Я могу сидеть в одной позе часа два. Впадаю в сидячий анабиоз. Потом мне надо вскочить и попрыгать.

В тот вечер седой мафиози и его семья не приехали домой. Об этом я сообщил Костяну в полночь, когда он пригнал за мной.

Костян – пунктуальный человек. Он никогда не опаздывает и платит за каждую слежку по 500 рэ.



25. Я НЕ ХОТЕЛ РАБОТАТЬ НА КОСТЯНА, НО ОН МЕНЯ УБЕДИЛ

Когда Костян спас меня от двух парней около бассейна, мы расстались не сразу. Костян подвез меня на машине до дома.

– Садись, садись, – приветливо пригласил он. – Вдруг те придурки где-то рядом.

Я поверил Костяну, сел, и мы помчали. Болтали о бассейне, я соврал, что скоро буду мастером спорта по плаванию, в бассейне готовлюсь к ответственным соревнованиям. Костян в знак уважения пару раз присвистнул.

Я не думал, что мы снова встретимся. Но через неделю Костян встретил меня около бассейна.

– Привет, – сказал он, – как жизнь?

– Нормально, – ответил я.

– Те лохи не пристают? – поинтересовался Костян.

– Не. Как ты их погнал – ни слуху ни духу, – ответил я.

– Слушай, Валер, можно тебя попросить? Помоги мне, а? – Костян широко улыбался.



Не люблю я такие варианты: они как ловушка. Вроде обязан теперь этому Костяну. Я неопределенно пожал плечами.

– Последишь за одним фруктом пару часов? – сказал Костян. – Полтыщи в кармане за работу.

– Последить? На фиг? – процедил я.

– Ладно, понял. Надо разжевать и на блюдечко положить, – снова щедро улыбнулся Костян.

Около бассейна, метрах в ста, есть кафешка. Я иногда туда захожу – кофе, бутерброд, взбитые сливки с черничным соусом. Туда, в кафешку, и потянул меня Костян. Мы сели за столик, что-то заказали, Костян рассказал мне про себя и свою работу.

 

Он – юрист, три года работал следователем в отделении полиции. Потом решил открыть свое дело, частное детективное агентство. К Костяну обращаются люди, которые отчаялись и не надеются на помощь государства. Например, тетке изменяет муж. Она хочет вывести его на чистую воду, чтобы потом устроить разборки дома или в суде. Не в полицию же с этим вопросом идти! Идут к Костяну. Или один человек взял взаймы у другого, а тот, который взаймы дал, расписку не потребовал. Должник в нужное время деньги не отдал, скрывается, его родные по телефону отвечают, что он здесь больше не живет.
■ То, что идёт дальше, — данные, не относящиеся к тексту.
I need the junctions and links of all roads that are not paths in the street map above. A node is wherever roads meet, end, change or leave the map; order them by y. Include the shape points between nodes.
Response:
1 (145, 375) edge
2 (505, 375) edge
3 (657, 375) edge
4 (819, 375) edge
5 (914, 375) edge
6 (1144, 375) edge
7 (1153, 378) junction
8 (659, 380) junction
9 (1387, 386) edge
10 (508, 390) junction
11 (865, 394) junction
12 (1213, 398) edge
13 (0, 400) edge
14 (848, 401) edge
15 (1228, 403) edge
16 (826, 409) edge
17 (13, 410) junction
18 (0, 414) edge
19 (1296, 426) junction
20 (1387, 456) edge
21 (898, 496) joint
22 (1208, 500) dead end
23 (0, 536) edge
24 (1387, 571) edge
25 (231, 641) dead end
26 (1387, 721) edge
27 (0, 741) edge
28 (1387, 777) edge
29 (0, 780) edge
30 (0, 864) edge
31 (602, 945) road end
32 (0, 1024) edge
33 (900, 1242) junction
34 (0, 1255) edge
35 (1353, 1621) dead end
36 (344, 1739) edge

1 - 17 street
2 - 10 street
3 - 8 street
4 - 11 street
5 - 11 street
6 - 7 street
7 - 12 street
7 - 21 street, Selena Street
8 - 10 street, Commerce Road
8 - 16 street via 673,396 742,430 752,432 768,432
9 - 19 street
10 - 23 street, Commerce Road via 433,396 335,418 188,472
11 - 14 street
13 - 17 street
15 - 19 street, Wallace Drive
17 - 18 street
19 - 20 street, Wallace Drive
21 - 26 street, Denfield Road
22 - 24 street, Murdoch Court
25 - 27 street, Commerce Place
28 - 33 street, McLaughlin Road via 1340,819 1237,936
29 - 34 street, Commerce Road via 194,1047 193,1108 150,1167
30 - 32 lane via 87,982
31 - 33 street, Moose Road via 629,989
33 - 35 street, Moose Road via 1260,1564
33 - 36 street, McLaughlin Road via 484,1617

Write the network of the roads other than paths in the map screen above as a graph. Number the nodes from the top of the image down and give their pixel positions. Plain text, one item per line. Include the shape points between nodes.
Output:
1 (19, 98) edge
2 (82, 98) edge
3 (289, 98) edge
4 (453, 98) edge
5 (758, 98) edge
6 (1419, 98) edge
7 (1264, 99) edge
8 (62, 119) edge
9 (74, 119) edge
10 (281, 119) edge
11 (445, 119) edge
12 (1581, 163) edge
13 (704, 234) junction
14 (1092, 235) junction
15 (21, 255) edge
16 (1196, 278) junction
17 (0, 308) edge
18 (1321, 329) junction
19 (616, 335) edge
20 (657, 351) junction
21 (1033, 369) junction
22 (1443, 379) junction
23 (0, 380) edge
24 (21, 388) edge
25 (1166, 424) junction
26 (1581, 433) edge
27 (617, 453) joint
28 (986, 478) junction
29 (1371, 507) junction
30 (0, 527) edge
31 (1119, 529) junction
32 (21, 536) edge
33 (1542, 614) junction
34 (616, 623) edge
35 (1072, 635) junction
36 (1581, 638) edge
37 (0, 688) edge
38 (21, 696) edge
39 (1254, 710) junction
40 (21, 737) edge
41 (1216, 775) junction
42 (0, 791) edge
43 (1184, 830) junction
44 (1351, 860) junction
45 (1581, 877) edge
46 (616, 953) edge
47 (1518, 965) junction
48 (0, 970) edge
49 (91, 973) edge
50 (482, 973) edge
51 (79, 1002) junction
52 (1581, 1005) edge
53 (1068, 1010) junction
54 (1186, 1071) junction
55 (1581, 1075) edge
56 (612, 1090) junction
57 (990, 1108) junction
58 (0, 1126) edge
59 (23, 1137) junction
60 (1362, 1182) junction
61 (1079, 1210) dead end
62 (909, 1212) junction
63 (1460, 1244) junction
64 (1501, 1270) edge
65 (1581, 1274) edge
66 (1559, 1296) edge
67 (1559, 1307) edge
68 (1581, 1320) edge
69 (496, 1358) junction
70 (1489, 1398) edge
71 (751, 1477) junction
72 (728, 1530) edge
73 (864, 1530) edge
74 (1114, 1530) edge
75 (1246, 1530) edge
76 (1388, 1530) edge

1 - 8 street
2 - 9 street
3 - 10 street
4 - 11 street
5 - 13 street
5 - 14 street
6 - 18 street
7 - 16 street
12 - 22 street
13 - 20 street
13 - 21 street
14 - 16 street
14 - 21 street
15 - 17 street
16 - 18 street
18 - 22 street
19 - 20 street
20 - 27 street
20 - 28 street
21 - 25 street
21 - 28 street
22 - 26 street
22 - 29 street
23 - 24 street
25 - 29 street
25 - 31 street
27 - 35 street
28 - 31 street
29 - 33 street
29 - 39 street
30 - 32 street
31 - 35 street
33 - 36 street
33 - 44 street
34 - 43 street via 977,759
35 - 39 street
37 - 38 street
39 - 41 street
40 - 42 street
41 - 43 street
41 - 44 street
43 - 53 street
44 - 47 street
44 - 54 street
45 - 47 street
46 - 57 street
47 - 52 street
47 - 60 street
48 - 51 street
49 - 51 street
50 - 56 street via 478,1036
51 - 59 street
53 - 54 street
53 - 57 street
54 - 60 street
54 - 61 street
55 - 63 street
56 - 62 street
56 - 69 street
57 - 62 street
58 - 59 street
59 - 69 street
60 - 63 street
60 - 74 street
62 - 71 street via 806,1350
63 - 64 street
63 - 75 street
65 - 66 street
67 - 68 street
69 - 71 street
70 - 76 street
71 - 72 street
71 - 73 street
Как быть пострадавшему? Правильно, к Костяну. А у него есть такие шустрики типа меня. Они следят за нужными объектами, работа не бей лежачего: сиди-ходи, не дремли, запоминай детали…

Я бы на такой тупизм ни за что не подписался, но Костян обещал мне найти одного человека.

– Ну что, убедил, Валер? – спросил тогда в кафешке Костян.

– Да вро-оде, – нехотя протянул я. – Но следить… не…

– Так, Валер, вижу, не веришь. Доказать, что я – детектив?

Я промолчал, хочет – пусть доказывает. Костян закурил, пустил тугую струю дыма в сторону.

– Короче. Ты учишься в лицее 1648, тебе – шестнадцать, про будущего мастера спорта наврал, живешь с отцом… – сказал он. – Хочешь, я найду твою мать?

Этот вопрос раздался, как выстрел. У меня стало сухо во рту.

– Костян, зачем я тебе? – глупо спросил я.

– Понравился! – засмеялся он. – Но если влом сотрудничать, всё, всё, всё!

Костян поднял руки вверх, будто сдавался врагу. Я молчал. Откуда он в курсе о моей мечте – узнать, кто мама и где она? Значит, он в самом деле детектив?

Костян протянул мне руку, пожал мою и сказал:

– Валер, ты – мне, я – тебе.

Прозвучало, как пароль. И я согласился поработать на Костяна. Вот уже полгода занимаюсь этой ерундой – слежу за незнакомыми людьми.



26. ПОСЛЕ ЗАНЯТИЙ В ЛИЦЕЕ Я ЕМ ПЕЛЬМЕНИ

Я всегда варю себе пятнадцать пельменей. Это мой ритуал. Еще мой ритуал – под пельмени смотреть мультфильм «Король Лев». Глупо, конечно, но это так.

Год назад я, придя из лицея, как обычно, сидел на кухне и ел пельмени. Когда я проглотил восемь штук, в дверь позвонили. Я встал, прошел в прихожку, посмотрел в глазок. У лифта топтался дед в круглых очках, сером пиджаке и синтетической шляпе.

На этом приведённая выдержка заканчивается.